Sakae também destaca que filmes internacionais podem ganhar força na corrida caso tenham profissionais envolvidos que já foram indicados ou estejam em circuito comercial nos Estados Unidos. “Ainda Estou Aqui” terá uma semana de exibições em Nova York e Los Angeles a partir de 17 de janeiro e chegará aos cinemas de todo o país em 14 de fevereiro.

A produção ainda conta com o nome de Walter Salles, um dos cineastas brasileiros de maior prestígio nos Estados Unidos. Ele dirigiu filmes como “Central do Brasil”, indicado ao Oscar, “Diários de Motocicleta”, estrelado por Gael García Bernal, “Água Negra”, com Jennifer Connelly, e “Pé na Estrada”, com Kristen Stewart.

Apoio de player norte-americano

Outro ponto a favor do longa sobre Eunice Paiva é o apoio da Sony Pictures Classics, distribuidora com histórico na premiação.

Nos últimos anos, o selo conquistou indicações para filmes como “A Sala dos Professores”, “Meu Pai”, “Dor e Glória”, “Cafarnaum” e “Nunca Deixe de Lembrar”. Além disso, ganhou o prêmio de Melhor Filme Internacional por “Uma Mulher Fantástica”, em 2018.

“É fundamental contar com uma distribuidora que tenha o know-how para atuar nos Estados Unidos. O Brasil enfrentou grandes dificuldades nesse aspecto por mais de duas décadas”, destaca Waldemar Dalenogare. “Na maioria dos casos, o filme não tinha distribuição nos Estados Unidos, e uma campanha é extremamente cara. Quando o filme já chega com uma distribuidora, isso faz toda a diferença”.

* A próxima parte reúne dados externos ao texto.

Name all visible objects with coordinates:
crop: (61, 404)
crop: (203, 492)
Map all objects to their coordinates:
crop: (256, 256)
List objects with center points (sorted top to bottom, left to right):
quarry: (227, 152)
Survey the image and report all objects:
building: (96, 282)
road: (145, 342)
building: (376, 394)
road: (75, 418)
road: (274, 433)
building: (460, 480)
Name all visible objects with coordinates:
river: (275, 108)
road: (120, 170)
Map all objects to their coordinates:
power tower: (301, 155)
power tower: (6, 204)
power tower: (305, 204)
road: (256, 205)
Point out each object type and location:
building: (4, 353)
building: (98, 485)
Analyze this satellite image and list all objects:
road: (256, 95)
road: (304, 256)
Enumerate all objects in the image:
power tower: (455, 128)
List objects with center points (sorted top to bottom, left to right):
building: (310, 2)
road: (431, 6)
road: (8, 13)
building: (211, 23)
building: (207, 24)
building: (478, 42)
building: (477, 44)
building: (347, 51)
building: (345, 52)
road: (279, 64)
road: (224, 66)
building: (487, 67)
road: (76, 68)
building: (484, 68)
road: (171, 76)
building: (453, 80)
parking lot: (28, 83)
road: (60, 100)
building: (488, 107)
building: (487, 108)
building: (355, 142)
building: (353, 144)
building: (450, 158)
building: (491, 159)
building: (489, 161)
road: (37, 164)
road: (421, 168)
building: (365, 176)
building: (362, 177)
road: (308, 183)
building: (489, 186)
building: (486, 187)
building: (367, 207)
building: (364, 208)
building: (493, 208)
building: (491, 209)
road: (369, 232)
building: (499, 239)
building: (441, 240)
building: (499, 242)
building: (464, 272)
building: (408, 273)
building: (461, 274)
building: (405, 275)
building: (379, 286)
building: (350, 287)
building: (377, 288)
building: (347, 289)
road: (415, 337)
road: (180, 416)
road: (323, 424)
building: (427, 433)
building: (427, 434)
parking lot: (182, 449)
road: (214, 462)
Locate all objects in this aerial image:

O apoio da Sony Pictures Classics foi anunciado em maio deste ano, quando a distribuidora adquiriu os direitos do filme durante as negociações em Cannes. “A equipe da Sony tem sido fundamental na campanha, com o apoio de muitos profissionais. Também contratamos outros profissionais de relações públicas em diferentes mercados”, explica o produtor Rodrigo Teixeira.

Desde então, os principais nomes por trás do filme têm participado de inúmeros festivais ao redor do mundo, como em San Sebastián, Toronto, Nova York e Londres, onde conversaram com jornalistas e a imprensa especializada, posaram para capas de revistas e se esforçaram para garantir que os votantes do Oscar assistam ao filme.

“O primeiro passo é que o filme precisa ser visto, não há segredo”, destaca Teixeira. “Estamos organizando sessões e disponibilizando o filme na plataforma do Oscar. Ele tem alcançado visibilidade, as pessoas estão assistindo. Agora, quanto mais o filme for exibido e assistido, maiores serão as chances de conseguir indicações, inclusive em várias categorias”.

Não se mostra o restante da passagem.